Fıkıh, bilmek, anlamak, bir şeyin bütününe vakıf olmak. Istılahta ise fıkıh, bir kimsenin leh ve aleyhindeki hükümleri bilmesi demektir. Başka bir tarife göre fıkıh; kişinin ibadetlere, cezalara ve muamelelere ait şer’î hükümleri mufassal delilleriyle bilmesidir. Ayrıca, söz ve fiillerin amaçlarını kavrayacak şekilde keskin ve derin anlayış diye de tarif edilmiştir. Peki İslam Fıkhı ile amel etmek farz mıdır?
İslam fıkhının temel kaynakları; Kuranı Kerim, Sünnet, İcma ve Kıyas’tır. Kur’ân-ı Kerîm, sünnet, icmâ’ ve kıyâsın kaynak teşkil ettiği İslâm fıkhı ile amel etmek her mü’min için farzdır. Nitekim yüce Allah Kur’ân-ı Kerîm’de;
” Rabbinizden size indirilen (Kur’ân-ı Kerîm) e uyunuz.” (A’râf-3) buyurarak yüce kitabındaki emir ve yasaklara uymamızı bizlere farz kılmıştır. Ayrıca;
“Allah ve rasûlü, bir iş hakkında bir hüküm verdikleri zaman, artık hiçbir mü’min erkek ve kadın için, o iş konusunda tercîh yapma hakları yoktur! Kim Allah’a ve rasülüne isyan ederse, şüphesiz ki o apaçık bir şekilde sapmıştır.” (Ahzab 36)
Bu âyeti kerîmede yüce Allah (cc), önce kendisinin, sonra da rasûlünün (as) herhangi bir husûsta hüküm verebileceğini ve bu hükmün mü’minler için bağlayıcı bir nitelik taşıyacağını açıkça ifâde buyurmaktadır. Bu da, gerek Kur’ân-ı Kerîm’in ve gerek sünnetin İslâm fıkhına temel kaynak olduğunu apaçık olarak göstermektedir.
İslâm fıkhının diğer iki temel kaynağı olan icmâ’ ve kıyâsa uymanın farziyyeti ise bir çok âyet ve hadîsten anlaşılmaktadır.
Zira yüce Allah (cc) Nisâ’ sûresinin 59. âyetinde;
“Ey îmân edenler! Allah’a rasûle ve sizden otorite sahibi olanlara itâat ediniz.” buyurmaktadır.
Yüce Allah (cc) Ayet-i kerîmede önce kendisine, ardından rasûlüne (as) itâat etmemizi bizlere farz kılarken, akabinde de; “…ve sizden otorite sahibi olanlara itâat ediniz!” buyurmaktadır.

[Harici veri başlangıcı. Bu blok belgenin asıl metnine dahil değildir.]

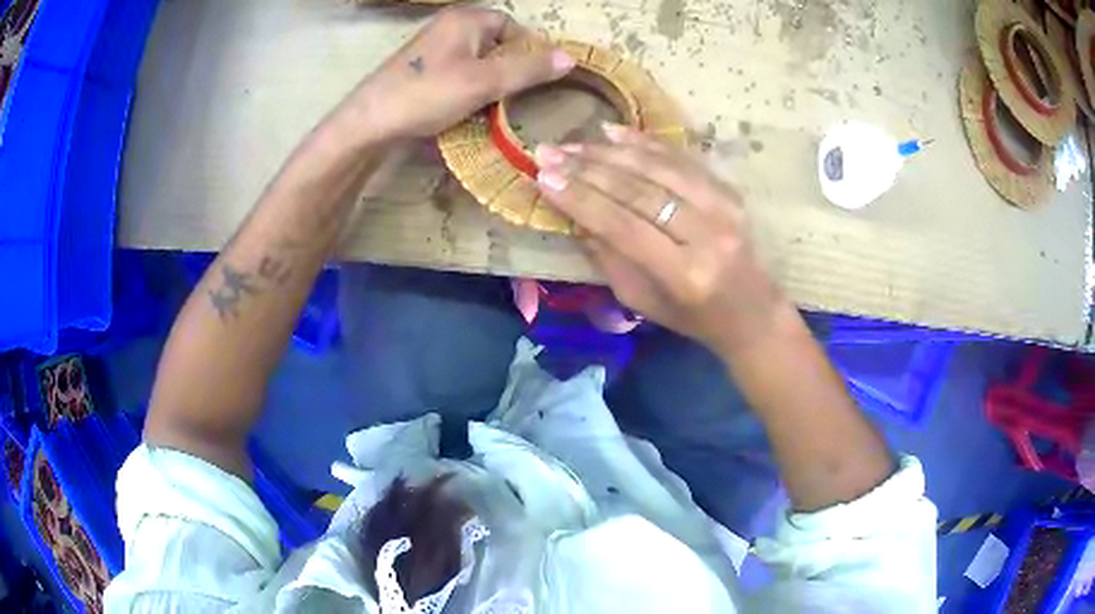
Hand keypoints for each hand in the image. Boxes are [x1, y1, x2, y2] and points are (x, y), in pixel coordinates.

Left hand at [346, 8, 574, 141]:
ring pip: (477, 59)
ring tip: (489, 104)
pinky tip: (464, 105)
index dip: (528, 51)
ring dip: (488, 80)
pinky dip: (468, 85)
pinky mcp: (422, 66)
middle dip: (508, 68)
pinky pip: (458, 70)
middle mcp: (450, 24)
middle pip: (496, 42)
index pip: (513, 26)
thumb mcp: (485, 82)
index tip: (535, 80)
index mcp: (467, 18)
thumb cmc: (428, 94)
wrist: (369, 122)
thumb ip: (528, 69)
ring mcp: (433, 45)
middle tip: (511, 95)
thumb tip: (570, 58)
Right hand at [535, 124, 789, 356]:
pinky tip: (614, 132)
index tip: (543, 177)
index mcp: (684, 274)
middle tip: (549, 152)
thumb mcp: (642, 301)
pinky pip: (682, 159)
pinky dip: (646, 142)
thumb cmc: (692, 317)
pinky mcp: (730, 191)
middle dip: (587, 169)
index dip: (581, 199)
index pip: (623, 226)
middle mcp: (707, 235)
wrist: (752, 311)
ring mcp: (724, 208)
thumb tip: (575, 213)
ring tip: (573, 143)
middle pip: (639, 191)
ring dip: (610, 151)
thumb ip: (609, 256)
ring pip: (659, 168)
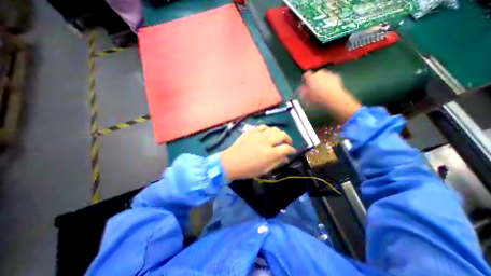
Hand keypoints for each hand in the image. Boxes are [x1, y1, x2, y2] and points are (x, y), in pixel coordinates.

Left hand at [220, 126, 294, 180]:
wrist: (231, 162)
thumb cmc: (248, 169)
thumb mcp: (265, 169)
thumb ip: (277, 162)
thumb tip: (286, 158)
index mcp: (271, 153)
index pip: (287, 148)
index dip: (292, 150)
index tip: (292, 151)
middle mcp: (266, 141)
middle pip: (282, 135)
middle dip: (288, 139)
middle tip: (287, 143)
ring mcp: (258, 134)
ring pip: (274, 129)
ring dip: (278, 133)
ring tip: (278, 138)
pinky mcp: (251, 131)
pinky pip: (263, 127)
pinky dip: (268, 130)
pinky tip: (266, 134)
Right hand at [297, 69, 361, 121]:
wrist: (334, 99)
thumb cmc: (318, 99)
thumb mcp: (307, 97)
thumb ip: (303, 92)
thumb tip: (300, 90)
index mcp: (311, 78)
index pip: (306, 75)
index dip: (305, 79)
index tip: (305, 84)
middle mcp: (319, 73)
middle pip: (315, 74)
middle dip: (314, 79)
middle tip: (314, 87)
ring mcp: (329, 74)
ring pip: (323, 75)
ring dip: (322, 79)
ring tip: (322, 88)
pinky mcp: (336, 76)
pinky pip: (330, 77)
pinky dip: (329, 81)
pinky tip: (329, 88)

Ayetteki sıyâk ve sıbâk’ı gözönünde bulunduracak olursak; Âyetteki otorite, her ne kadar yönetimsel otoriteyi de kapsıyor ise de, esâs otoritenin; âyetin ifadesiyle, “Allah’tan ancak âlimler korkar!“ (Fâtır-28) diye nitelendirilen İslâm âlimleri ile fakîhlerinin İlmî otoritesini teşkil eder ve onların icmâ’ ile kıyâs fiillerini oluşturan otoriteleridir!